=== PROBLEM ===
In the dictionary-flattening problem below, why does the solution use a helper function?

=== PASSAGE SHOWN ===
==*==

Flatten a Dictionary
Question
Given a dictionary dict, write a function flattenDictionary that returns a flattened version of it. If a certain key is empty, it should be excluded from the output (see e in the example below).
Example
input: dict = {
"Key1" : "1",
"Key2" : {
"a" : "2",
"b" : "3",
"c" : {
"d" : "3",
"e" : {
"" : "1"
}
}
}
}
output: {
"Key1" : "1",
"Key2.a" : "2",
"Key2.b" : "3",
"Key2.c.d" : "3",
"Key2.c.e" : "1"
}
Solution
Recursion is a natural choice for this kind of problem.
We iterate over the keys in the dictionary and distinguish between two cases:
- If the value mapped to a key is primitive, we take that key and simply concatenate it to the flattened key we've created up to this point. We then map the resulting key to the value in the output dictionary.
- If the value is a dictionary, we again concatenate the keys, but instead of adding the resulting key and value to the output dictionary, we recurse on the value with the newly formed key.
Because it is useful to create the output dictionary outside of the recursive function, it makes sense to use a helper function in this problem.
Code
def flatten_dict(path, original_dict, flat_dict):
for key, value in original_dict.items():
if path and key:
updated_path = f'{path}.{key}'
elif path:
updated_path = path
else:
updated_path = key
if not isinstance(value, dict):
flat_dict[updated_path] = value
else:
flatten_dict(updated_path, value, flat_dict)
def solution(original_dict):
flat_dict = {}
flatten_dict("", original_dict, flat_dict)
print(flat_dict)
return flat_dict
Time& Space Complexity
Time Complexity: O(N)
where N is the number of keys in the input dictionary.
We visit every key in the dictionary only once, hence the linear time complexity.
Space Complexity: O(N)
since the output dictionary is asymptotically as big as the input dictionary.
We also store recursive calls in the execution stack which in the worst-case scenario could be O(N), as well.
The total is still O(N).

==*==

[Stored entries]
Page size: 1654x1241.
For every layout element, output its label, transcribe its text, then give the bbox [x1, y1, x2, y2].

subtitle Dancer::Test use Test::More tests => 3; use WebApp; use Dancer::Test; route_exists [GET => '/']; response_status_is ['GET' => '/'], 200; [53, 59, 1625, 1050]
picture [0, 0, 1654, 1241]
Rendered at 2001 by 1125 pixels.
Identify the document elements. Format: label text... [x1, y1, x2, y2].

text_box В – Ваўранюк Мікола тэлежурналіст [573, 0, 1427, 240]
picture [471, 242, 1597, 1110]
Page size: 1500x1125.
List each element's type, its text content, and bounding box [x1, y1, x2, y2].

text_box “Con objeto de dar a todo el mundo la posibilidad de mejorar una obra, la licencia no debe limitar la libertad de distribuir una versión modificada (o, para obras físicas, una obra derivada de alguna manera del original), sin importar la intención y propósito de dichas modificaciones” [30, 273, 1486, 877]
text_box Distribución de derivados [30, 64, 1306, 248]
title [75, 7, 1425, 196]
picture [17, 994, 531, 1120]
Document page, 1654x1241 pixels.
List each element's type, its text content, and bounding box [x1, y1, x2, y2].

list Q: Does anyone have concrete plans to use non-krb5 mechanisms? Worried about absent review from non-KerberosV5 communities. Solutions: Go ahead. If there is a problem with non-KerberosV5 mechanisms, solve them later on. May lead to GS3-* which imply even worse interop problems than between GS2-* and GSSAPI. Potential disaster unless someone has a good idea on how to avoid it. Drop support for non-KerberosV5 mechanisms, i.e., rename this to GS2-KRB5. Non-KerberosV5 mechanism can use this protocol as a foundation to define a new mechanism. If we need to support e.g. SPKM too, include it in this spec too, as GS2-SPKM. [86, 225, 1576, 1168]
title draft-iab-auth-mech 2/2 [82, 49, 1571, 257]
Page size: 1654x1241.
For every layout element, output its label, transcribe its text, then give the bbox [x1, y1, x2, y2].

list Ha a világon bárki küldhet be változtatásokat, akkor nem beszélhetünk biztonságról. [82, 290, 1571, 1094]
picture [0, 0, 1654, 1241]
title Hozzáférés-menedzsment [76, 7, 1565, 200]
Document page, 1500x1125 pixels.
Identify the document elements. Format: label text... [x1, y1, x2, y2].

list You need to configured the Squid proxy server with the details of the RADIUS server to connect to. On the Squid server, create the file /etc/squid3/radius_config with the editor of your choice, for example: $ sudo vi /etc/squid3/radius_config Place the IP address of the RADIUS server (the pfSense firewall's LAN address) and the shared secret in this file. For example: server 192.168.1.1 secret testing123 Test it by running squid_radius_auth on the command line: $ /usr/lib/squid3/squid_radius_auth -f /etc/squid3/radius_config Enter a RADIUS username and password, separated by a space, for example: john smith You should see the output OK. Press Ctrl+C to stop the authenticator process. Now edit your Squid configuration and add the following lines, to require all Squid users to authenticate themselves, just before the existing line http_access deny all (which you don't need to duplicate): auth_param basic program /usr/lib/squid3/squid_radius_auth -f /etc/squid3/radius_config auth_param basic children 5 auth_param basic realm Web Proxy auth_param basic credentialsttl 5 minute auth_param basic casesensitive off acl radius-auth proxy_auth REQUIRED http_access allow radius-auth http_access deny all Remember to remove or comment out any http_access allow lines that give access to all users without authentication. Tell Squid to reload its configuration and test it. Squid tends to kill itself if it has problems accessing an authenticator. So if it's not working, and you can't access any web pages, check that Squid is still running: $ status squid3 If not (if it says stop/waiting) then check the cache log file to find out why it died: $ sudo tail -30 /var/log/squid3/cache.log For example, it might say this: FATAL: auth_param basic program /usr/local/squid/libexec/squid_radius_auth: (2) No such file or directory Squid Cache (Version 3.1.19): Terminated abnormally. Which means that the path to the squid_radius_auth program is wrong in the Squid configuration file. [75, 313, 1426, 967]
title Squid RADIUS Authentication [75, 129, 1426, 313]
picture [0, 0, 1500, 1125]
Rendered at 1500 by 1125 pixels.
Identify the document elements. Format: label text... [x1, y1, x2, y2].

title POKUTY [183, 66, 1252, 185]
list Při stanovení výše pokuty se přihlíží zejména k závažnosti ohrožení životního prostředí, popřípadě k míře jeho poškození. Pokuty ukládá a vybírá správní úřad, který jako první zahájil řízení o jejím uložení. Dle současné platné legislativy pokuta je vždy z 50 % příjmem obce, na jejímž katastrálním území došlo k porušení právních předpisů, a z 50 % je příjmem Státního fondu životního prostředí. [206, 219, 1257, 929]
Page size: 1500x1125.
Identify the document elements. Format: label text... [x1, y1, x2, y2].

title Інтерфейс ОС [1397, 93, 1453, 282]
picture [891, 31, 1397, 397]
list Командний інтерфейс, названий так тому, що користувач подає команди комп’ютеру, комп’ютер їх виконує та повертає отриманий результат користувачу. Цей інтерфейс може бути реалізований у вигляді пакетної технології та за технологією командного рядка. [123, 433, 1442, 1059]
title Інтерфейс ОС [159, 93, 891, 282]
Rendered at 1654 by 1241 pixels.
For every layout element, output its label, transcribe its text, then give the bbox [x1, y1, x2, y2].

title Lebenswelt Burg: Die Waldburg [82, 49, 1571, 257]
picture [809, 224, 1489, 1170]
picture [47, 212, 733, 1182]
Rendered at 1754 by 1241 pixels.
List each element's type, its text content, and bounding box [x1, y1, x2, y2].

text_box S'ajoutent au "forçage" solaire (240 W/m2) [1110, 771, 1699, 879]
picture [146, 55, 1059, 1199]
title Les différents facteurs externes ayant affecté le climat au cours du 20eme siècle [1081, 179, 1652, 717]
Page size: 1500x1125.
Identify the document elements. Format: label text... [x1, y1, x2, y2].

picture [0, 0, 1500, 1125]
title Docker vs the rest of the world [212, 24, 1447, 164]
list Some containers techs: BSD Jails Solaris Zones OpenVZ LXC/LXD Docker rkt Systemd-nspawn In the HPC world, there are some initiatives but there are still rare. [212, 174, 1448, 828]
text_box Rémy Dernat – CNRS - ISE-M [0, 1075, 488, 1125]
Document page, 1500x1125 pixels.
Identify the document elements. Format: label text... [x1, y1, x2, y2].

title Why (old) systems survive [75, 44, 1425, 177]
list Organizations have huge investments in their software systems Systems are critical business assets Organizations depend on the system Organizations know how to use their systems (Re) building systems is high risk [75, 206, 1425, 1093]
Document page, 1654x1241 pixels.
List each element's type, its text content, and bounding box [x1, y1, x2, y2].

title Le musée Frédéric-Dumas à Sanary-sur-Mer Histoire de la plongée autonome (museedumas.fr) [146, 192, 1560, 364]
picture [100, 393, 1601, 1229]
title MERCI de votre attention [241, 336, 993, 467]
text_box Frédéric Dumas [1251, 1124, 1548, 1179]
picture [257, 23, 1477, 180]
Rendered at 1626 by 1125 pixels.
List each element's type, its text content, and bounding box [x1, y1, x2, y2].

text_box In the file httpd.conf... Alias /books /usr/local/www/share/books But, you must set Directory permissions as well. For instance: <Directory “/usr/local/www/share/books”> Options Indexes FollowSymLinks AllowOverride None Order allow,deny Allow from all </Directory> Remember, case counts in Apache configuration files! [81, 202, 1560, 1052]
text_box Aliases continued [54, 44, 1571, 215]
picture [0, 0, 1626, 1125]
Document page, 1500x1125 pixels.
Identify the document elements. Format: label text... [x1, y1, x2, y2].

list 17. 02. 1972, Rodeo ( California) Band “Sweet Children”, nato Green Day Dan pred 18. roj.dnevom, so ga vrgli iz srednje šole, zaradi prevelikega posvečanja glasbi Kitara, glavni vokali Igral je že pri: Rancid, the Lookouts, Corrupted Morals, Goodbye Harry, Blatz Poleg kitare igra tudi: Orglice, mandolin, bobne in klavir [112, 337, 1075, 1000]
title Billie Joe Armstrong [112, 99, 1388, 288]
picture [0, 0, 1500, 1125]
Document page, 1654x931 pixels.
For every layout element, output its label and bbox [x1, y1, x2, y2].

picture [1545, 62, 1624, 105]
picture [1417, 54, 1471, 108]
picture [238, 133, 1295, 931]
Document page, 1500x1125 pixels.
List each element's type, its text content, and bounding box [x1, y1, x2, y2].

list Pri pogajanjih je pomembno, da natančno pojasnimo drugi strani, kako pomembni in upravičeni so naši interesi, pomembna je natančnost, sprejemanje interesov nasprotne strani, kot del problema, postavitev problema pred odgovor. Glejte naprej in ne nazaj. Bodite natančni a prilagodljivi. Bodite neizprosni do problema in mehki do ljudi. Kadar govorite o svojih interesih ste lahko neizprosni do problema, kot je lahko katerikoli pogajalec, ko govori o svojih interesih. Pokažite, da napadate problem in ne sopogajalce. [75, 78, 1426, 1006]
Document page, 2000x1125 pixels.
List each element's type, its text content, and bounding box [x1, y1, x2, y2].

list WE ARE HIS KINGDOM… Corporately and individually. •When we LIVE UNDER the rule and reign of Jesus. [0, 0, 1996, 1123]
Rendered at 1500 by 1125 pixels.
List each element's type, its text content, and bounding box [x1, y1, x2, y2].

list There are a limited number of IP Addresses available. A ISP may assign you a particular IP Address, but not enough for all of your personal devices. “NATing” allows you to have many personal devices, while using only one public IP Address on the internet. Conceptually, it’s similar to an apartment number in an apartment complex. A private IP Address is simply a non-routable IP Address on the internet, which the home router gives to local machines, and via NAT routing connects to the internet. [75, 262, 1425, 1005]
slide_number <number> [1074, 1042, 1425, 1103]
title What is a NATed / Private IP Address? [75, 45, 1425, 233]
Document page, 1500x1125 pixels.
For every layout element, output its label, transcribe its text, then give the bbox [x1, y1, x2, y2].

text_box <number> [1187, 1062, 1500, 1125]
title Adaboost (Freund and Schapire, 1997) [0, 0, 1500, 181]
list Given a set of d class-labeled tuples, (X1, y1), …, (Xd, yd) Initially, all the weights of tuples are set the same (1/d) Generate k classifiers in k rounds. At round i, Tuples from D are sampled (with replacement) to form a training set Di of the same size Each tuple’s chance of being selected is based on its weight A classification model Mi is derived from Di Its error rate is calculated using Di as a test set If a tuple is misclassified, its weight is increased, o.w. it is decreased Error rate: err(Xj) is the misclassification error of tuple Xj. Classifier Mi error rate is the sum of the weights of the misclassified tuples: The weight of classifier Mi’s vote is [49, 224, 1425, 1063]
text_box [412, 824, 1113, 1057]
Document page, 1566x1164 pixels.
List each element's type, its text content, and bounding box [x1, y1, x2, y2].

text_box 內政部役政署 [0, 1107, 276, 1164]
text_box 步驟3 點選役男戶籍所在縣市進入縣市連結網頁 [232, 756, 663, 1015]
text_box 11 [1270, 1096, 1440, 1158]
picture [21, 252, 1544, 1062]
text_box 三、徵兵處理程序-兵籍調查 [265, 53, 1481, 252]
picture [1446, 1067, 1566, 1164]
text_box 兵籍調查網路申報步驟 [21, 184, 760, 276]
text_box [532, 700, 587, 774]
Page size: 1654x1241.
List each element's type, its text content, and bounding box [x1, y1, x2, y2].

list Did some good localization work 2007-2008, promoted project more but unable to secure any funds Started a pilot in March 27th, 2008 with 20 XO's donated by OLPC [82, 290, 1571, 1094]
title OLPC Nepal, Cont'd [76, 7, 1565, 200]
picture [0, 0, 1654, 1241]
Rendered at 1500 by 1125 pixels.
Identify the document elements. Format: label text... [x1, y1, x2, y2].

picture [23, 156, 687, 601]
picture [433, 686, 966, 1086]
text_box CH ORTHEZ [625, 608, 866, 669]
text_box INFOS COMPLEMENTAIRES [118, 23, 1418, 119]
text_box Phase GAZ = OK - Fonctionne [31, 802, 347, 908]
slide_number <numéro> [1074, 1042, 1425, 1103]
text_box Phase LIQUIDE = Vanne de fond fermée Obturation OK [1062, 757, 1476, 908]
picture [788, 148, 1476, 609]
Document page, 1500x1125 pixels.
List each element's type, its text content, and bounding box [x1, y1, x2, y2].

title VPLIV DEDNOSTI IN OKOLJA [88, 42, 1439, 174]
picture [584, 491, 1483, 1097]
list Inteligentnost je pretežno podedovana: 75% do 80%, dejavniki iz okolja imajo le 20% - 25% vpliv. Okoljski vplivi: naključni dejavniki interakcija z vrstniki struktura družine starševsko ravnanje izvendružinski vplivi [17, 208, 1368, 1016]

==*==

=== RESULT FOR THIS TASK ===
It is useful to create the output dictionary outside of the recursive function.